Yes, these data provide extremely convincing evidence that barking deer prefer to forage in certain habitats over others (X^2 = 272.69, df = 3, p-value < 2.2e-16).

Question 6.48

found <- data.frame(Yes = c(670,373,905,564,95),No = c(11545,6244,16329,11726,2288),row.names=c("Lt.1.a.wk","Btwn.2.and.6.a.wk","1.a.day","Btwn.2.and.3.a.day","4.or.more.a.day"))

found <- t(found)

expected <- data.frame(matrix(NA,nrow=nrow(found),ncol=ncol(found)))

for(i in 1:nrow(found))
{
for(j in 1:ncol(found))
{
expected[i,j] <- (rowSums(found)[i]*colSums(found)[j])/sum(colSums(found))
}
}

expected

##          X1        X2         X3         X4      X5
## 1   627.614  339.9854   885.4932   631.4675  122.44
## 2 11587.386 6277.0146 16348.5068 11658.5325 2260.56

X_squared <- (found - expected)^2/expected

X_squared

##          X1        X2        X3        X4        X5
## 1 2.8625493 3.2059144 0.4297225 7.2083913 6.1495551
## 2 0.1550458 0.1736437 0.0232753 0.3904321 0.3330817

X_squared <- sum(colSums(X_squared))

X_squared

## [1] 20.93161

1 - pchisq(X_squared,df=4)

## [1] 0.0003267104

chisq.test(found)

## 
##  Pearson's Chi-squared test
## 
## data:  found
## X-squared = 20.932, df = 4, p-value = 0.0003267

depression_rate <- sum(found["Yes",])/sum(colSums(found))

depression_rate

## [1] 0.05138059

A chi-squared test is the appropriate test here.
Null hypothesis is that the rates of depression are equal in each coffee consumption group.
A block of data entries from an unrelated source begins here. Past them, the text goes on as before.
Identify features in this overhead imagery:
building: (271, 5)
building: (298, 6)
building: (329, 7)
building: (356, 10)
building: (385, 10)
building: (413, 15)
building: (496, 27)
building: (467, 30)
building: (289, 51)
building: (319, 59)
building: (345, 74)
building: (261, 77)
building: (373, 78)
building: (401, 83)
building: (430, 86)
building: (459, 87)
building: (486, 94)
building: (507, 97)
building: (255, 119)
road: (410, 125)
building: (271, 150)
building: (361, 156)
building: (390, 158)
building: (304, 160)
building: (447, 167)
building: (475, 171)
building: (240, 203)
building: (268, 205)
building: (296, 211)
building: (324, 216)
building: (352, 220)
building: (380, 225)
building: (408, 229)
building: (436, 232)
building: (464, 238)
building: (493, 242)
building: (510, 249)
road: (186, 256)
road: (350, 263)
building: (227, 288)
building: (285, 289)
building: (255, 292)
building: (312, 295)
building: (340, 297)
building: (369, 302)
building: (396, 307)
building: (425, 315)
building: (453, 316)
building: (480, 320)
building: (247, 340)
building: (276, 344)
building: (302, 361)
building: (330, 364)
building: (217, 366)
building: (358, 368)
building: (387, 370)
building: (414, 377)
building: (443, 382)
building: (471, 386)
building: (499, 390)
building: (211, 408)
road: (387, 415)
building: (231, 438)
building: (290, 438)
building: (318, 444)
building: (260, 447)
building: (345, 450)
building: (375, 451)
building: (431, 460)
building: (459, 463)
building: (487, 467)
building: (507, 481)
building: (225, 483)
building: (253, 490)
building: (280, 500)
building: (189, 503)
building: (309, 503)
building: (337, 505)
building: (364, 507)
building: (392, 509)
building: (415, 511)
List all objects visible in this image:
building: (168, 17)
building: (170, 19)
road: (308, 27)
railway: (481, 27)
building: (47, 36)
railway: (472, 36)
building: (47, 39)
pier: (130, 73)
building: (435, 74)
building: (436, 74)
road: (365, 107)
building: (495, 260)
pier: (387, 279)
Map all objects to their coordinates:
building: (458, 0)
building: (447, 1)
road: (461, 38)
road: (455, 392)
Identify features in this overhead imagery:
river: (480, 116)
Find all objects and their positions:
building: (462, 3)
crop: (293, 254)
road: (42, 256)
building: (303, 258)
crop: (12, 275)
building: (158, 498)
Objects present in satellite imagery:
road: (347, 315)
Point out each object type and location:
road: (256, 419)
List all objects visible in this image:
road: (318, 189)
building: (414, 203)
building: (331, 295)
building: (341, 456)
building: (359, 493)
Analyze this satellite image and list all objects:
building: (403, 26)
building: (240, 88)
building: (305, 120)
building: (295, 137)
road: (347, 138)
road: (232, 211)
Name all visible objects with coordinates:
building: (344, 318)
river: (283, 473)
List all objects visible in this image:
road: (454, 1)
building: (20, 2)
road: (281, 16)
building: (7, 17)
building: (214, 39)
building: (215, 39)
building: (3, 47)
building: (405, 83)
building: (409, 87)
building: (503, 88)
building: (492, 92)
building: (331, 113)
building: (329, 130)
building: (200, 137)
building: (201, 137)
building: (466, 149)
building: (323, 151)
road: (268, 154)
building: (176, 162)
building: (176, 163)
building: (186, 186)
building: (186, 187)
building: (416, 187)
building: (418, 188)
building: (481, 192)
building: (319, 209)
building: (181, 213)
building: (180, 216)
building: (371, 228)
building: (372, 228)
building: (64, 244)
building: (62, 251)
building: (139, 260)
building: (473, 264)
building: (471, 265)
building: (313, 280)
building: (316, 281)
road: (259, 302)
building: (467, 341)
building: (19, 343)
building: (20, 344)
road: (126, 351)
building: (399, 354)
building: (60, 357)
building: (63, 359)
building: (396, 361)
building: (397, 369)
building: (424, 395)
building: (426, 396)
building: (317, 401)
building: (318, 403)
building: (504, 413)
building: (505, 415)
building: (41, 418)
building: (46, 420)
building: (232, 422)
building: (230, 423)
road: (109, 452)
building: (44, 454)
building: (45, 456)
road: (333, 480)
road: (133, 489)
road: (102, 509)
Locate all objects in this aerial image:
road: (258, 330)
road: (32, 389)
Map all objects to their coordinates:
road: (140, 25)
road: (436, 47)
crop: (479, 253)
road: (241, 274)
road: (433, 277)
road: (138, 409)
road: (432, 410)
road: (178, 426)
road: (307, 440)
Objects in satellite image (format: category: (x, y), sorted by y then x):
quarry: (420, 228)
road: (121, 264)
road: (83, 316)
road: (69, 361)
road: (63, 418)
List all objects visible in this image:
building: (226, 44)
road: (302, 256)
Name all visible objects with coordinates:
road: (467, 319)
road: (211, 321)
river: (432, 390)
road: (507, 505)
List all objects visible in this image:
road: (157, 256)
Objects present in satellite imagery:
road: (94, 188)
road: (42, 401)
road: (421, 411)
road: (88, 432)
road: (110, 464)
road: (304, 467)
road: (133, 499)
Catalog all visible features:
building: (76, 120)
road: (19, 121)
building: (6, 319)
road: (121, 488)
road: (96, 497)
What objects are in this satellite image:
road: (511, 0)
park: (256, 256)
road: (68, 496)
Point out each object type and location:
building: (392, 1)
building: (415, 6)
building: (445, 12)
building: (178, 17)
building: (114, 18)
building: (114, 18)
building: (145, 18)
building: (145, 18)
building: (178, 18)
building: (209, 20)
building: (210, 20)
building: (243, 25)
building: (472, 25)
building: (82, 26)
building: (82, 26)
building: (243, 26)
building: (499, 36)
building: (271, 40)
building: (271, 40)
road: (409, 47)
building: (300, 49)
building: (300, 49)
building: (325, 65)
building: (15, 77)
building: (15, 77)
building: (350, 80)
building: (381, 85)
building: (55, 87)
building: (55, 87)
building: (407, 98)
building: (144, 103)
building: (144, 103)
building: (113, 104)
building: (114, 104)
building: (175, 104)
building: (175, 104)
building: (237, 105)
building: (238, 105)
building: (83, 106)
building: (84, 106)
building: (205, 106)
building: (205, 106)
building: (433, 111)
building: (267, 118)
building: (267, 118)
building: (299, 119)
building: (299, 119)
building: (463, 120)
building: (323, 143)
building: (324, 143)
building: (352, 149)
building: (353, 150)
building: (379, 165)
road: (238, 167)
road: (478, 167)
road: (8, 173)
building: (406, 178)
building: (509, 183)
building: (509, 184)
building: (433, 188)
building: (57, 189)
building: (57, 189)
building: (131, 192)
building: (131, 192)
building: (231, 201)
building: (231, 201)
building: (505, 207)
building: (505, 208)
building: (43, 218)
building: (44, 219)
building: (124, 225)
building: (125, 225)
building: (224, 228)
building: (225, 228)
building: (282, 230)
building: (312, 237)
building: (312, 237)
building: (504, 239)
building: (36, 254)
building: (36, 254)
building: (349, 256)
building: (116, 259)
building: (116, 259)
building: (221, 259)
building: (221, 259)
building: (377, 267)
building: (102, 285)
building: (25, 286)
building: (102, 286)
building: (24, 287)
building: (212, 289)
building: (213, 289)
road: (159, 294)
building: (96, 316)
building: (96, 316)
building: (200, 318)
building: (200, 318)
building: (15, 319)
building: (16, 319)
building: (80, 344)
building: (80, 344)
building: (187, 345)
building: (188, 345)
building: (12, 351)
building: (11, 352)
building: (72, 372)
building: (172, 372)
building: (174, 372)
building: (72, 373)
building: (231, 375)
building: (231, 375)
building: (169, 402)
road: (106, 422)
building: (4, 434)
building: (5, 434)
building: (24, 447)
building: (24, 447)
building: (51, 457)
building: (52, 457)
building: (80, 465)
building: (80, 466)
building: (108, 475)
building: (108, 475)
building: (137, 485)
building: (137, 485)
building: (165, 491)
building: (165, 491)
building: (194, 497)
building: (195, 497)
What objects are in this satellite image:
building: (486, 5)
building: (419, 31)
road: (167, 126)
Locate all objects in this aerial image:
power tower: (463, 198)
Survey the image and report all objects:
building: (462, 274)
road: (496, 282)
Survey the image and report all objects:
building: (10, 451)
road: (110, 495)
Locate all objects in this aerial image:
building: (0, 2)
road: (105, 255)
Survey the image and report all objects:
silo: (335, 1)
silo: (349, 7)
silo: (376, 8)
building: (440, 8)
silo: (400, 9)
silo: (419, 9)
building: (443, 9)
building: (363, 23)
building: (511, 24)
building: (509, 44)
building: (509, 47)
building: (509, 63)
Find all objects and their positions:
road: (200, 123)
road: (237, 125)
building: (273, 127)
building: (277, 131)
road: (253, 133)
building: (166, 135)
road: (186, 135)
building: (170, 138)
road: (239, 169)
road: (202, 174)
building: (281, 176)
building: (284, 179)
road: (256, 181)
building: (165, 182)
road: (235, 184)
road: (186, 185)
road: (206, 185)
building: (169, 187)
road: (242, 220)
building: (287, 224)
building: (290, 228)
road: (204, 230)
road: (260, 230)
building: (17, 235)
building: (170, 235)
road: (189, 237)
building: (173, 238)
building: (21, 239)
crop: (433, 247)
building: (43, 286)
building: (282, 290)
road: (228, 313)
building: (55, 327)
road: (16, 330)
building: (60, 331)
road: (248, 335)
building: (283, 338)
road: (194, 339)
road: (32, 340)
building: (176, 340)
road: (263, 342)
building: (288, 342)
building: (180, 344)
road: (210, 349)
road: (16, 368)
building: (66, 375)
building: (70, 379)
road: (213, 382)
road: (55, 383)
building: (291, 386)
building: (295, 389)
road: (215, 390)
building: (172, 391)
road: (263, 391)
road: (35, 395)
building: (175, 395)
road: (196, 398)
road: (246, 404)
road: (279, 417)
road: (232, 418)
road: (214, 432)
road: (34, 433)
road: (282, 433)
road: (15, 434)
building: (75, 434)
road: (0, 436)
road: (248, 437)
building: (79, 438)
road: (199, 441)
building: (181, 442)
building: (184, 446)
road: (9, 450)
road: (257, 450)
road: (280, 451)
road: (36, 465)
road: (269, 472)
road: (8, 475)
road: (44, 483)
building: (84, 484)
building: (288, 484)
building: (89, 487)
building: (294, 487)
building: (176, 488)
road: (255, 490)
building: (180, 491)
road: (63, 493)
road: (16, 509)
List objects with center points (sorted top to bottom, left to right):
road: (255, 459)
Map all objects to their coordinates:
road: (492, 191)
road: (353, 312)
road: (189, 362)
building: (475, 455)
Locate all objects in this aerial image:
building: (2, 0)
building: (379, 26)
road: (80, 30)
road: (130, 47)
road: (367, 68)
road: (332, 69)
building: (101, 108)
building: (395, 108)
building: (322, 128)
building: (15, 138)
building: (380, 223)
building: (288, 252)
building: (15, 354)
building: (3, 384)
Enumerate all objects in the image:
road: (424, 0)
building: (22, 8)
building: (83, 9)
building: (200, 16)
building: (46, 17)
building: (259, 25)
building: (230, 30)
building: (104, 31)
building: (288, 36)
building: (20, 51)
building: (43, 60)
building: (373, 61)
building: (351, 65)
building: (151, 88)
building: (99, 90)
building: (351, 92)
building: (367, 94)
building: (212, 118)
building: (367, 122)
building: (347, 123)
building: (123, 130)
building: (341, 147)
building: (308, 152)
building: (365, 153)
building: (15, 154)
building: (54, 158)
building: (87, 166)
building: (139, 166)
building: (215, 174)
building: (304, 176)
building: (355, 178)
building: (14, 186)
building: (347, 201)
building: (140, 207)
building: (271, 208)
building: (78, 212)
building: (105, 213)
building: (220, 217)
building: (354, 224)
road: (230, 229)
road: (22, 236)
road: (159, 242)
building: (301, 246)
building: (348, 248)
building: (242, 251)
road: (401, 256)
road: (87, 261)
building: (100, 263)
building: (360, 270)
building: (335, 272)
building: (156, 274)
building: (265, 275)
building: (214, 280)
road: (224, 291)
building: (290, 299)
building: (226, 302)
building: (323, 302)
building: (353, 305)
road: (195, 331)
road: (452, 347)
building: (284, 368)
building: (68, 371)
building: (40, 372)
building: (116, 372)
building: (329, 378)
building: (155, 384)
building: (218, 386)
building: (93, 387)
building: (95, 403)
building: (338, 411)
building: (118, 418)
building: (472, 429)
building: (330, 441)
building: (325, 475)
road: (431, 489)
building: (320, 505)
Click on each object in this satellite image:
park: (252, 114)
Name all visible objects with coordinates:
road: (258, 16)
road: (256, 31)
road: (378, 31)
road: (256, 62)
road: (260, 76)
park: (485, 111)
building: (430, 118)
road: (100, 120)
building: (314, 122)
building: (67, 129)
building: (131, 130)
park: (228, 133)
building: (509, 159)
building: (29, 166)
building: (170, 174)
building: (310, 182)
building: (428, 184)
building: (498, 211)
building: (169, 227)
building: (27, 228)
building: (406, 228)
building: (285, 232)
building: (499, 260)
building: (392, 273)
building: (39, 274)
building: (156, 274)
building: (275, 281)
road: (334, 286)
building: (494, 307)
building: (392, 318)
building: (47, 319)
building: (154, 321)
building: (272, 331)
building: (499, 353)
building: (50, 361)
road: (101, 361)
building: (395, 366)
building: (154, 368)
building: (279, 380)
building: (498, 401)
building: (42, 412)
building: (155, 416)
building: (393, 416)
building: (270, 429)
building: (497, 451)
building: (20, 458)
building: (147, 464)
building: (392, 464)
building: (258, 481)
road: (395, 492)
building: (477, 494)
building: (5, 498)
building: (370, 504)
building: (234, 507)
Alternative hypothesis is that at least one group has more or less depression than the others.
The overall rate of depression in this sample is around 5%.
The expected count for the highlighted cell is 339.985. The contribution to X^2 by this cell is 3.206.
The p-value is 0.0003267.
The conclusion of this hypothesis test is that we find statistically significant differences in the proportion of women with depression depending on their rate of coffee consumption. We reject the null hypothesis.
Yes, I would agree that we cannot conclude from this that we should recommend coffee to avoid depression. Although the data is statistically significant, it is based on an observational study rather than an experiment. Therefore we cannot make a causal link that higher coffee consumption leads to reduced depression.